MacKenzie Gore LHP SD - If you’ve been a reader of the Prospect Reports and various prospect talk on the podcasts, you already know how high on Gore I am in general so this shouldn’t be a shock to see him on this list. He was likely the most discussed prospect last spring in terms of him being called up or not and ultimately the Padres didn’t give him the ring this year, he was on the taxi squad for the postseason which is a step in the right direction. The former third-overall pick is, by most accounts including mine, the best pitching prospect in baseball and has the makings of being an absolute stud and anchor of a big-league rotation using his four-plus pitches to keep hitters off-balance and racking up the strikeouts (243 in 183 minor league innings). The southpaw should get a long look in the rotation this year for San Diego as they widen their competitive window, and they need help in the starting rotation as well. It could be rough at first, but he will settle in and could have SP4 numbers when all is said and done but if everything goes well, he could be an SP3, but that’s unlikely. Again, he’s a better candidate for longer-term leagues than redrafts this year.

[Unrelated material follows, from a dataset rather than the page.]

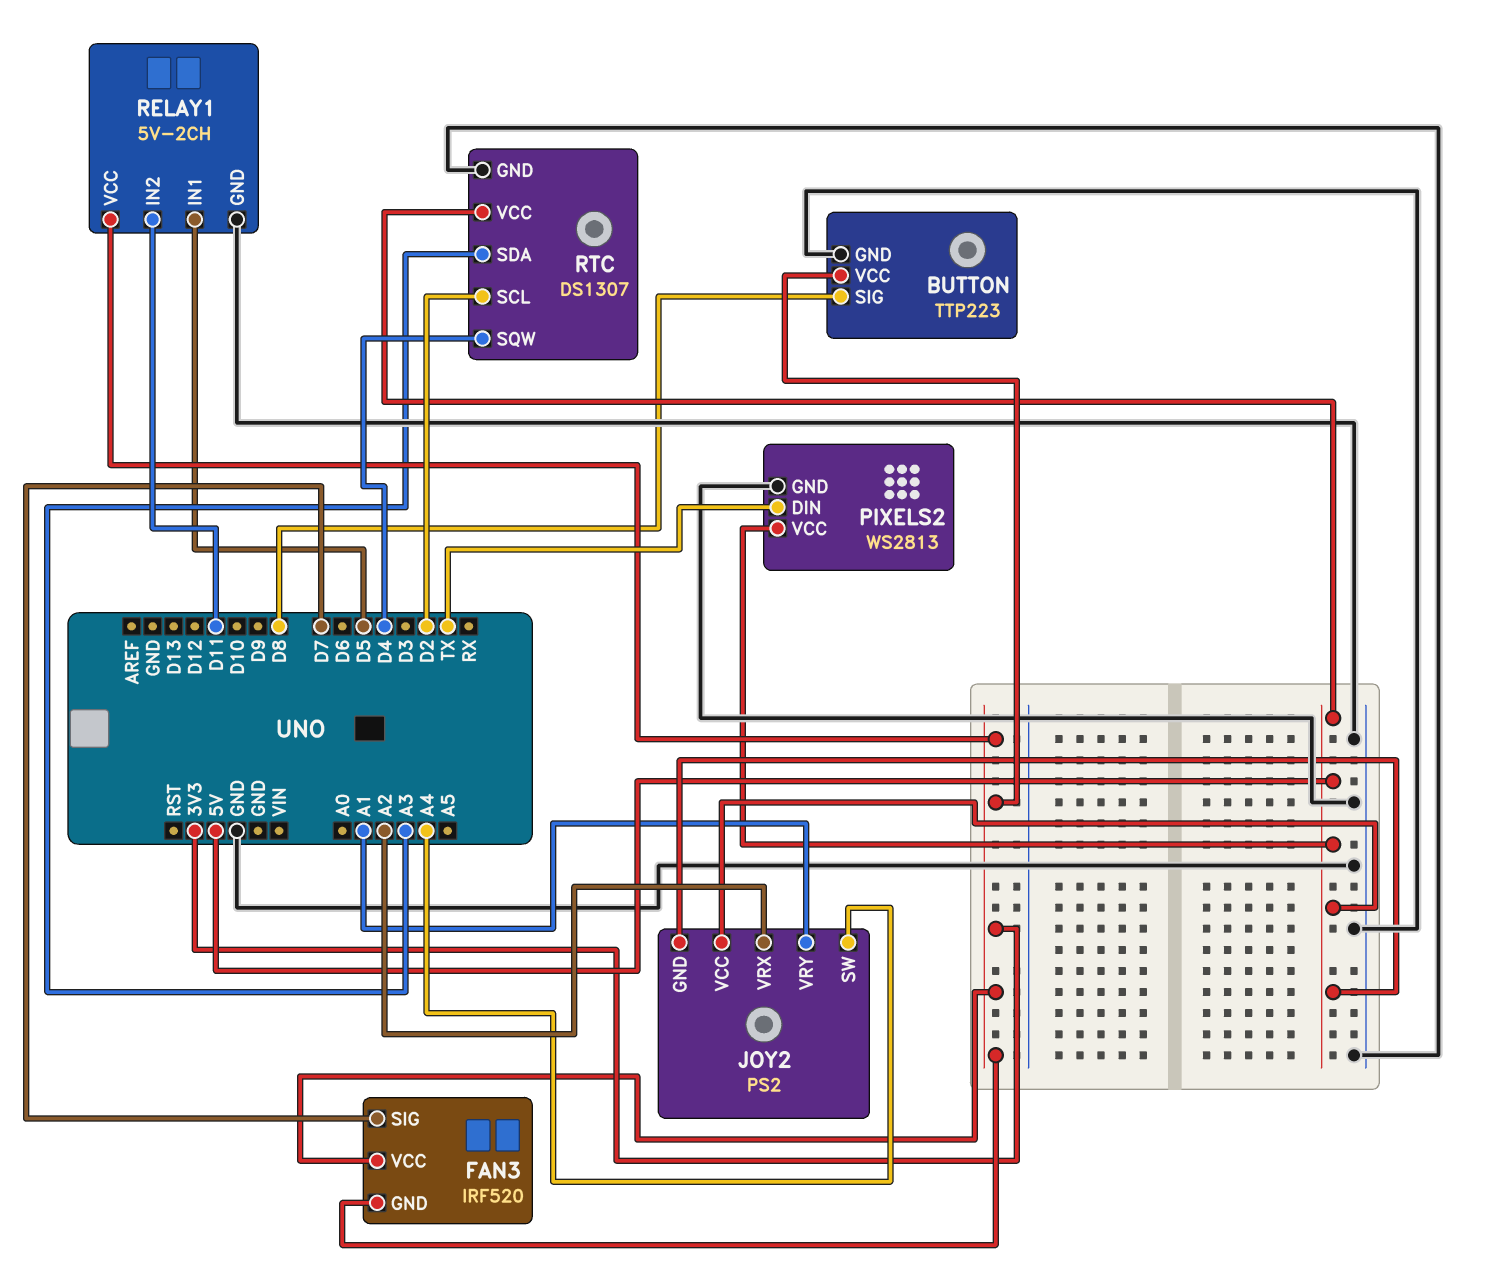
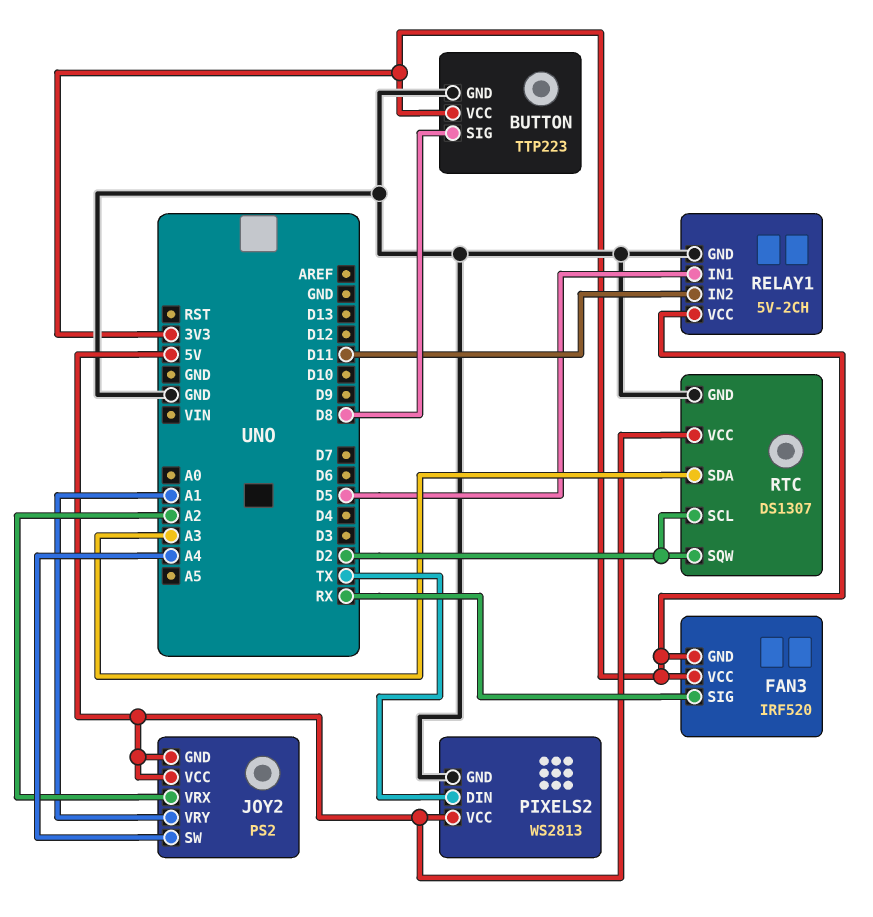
FAN3 pin SIG: D7 -> RX
RTC pin SQW: D4 -> D2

Cristian Pache OF ATL - We saw a lot of the, then, 21-year-old outfielder in the playoffs for the Braves after he played just two regular-season games and then played 12 postseason affairs. Either way, it’s not a big sample size to go off of but his recent play in the minors does give us an idea of what he’s capable of. His hit tool is still developing and currently sits about a 45-grade tool, but the power and speed are both above-average as is his defense which has consistently had him ranked among the best defenders regardless of position in the minors and some of that was on display in the playoffs. Pache’s main attraction in 2021 is that he is likely to be the starting center fielder for Atlanta from the get-go and so he’ll have plenty of chances to put up stats but if the bat plays the way most, including me, think it will, we can expect about a .250 average with 13-16 home runs and 10-12 steals on the year.